The Windows version of CPython uses UTF-16. On Unix-like systems, UTF-32 tends to be preferred.

In Python 2.x

str is a byte string type like C char. The encoding isn't defined by the language, but is whatever your locale's default encoding is. Or whatever the MIME charset of the document you got off the Internet is. Or, if you get a string from a function like struct.pack, it's binary data, and doesn't meaningfully have a character encoding at all.

unicode strings in 2.x are equivalent to str in 3.x.

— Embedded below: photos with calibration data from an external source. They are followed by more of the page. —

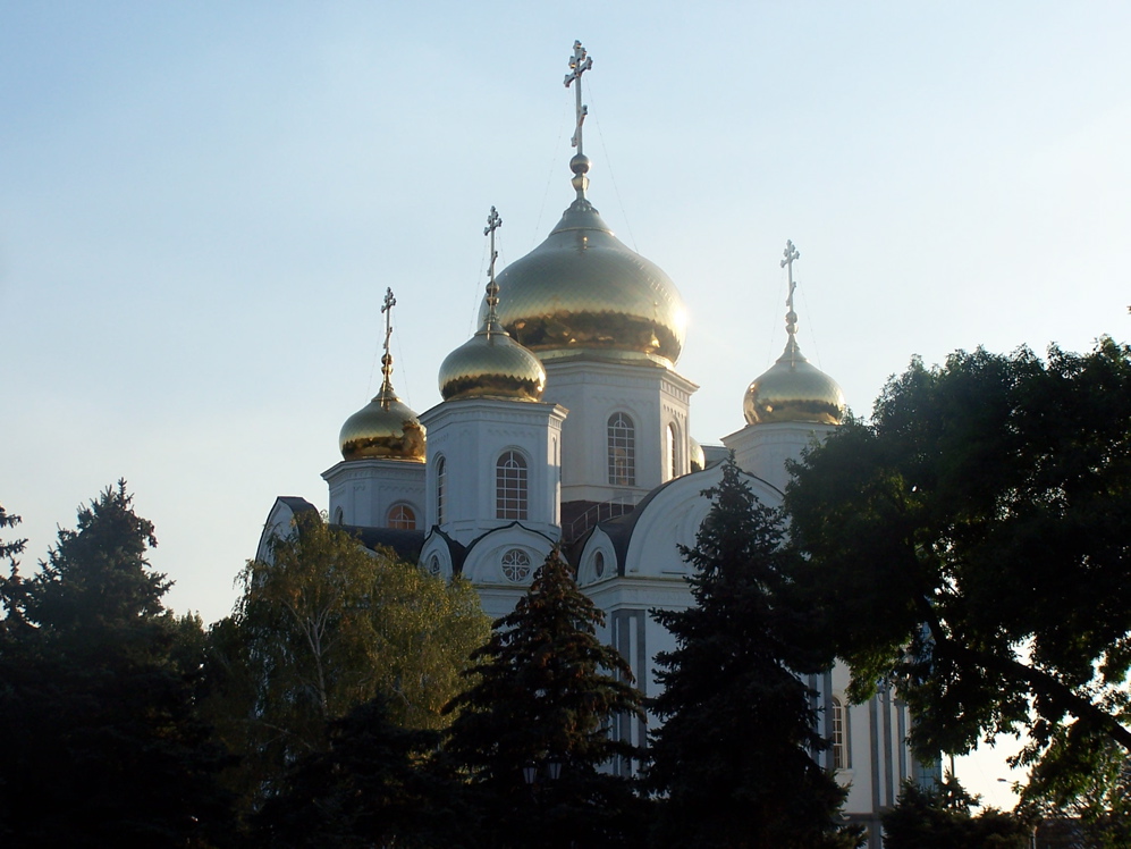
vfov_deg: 21.3
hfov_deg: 28.2
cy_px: 424
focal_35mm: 69
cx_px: 566
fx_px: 2255
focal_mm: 11.5
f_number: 4.5
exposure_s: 1/500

and why don't they use unicode?

Because Python (slightly) predates Unicode. And because Guido wanted to save all the major backwards-incompatible changes for 3.0. Strings in 3.x do use Unicode by default.

dan04
What's the downvote for?
dan04
-1 "On Windows, strings are always UTF-16" is utter codswallop. You mean something like: Windows CPython binaries are usually provided as a "narrow" (16-bit) Unicode implementation, with minimal support via surrogates for code points outside the BMP. One may compile a "wide" (32-bit) exe if required. Python 2.6: your rant refers to `str` objects and completely ignores `unicode` objects.
John Machin
Well, the OP *did* specifically ask about "normal" strings.
dan04
@For people writing internationally-usable systems on 2.x, `unicode` is normal
John Machin
Minor technical nitpick. Narrow builds use UCS-2, not UTF-16. The critical difference is that they can not accurately represent code points (ie, as a single code point) code points that would be encoded using a surrogate pair in UTF-16.
lvh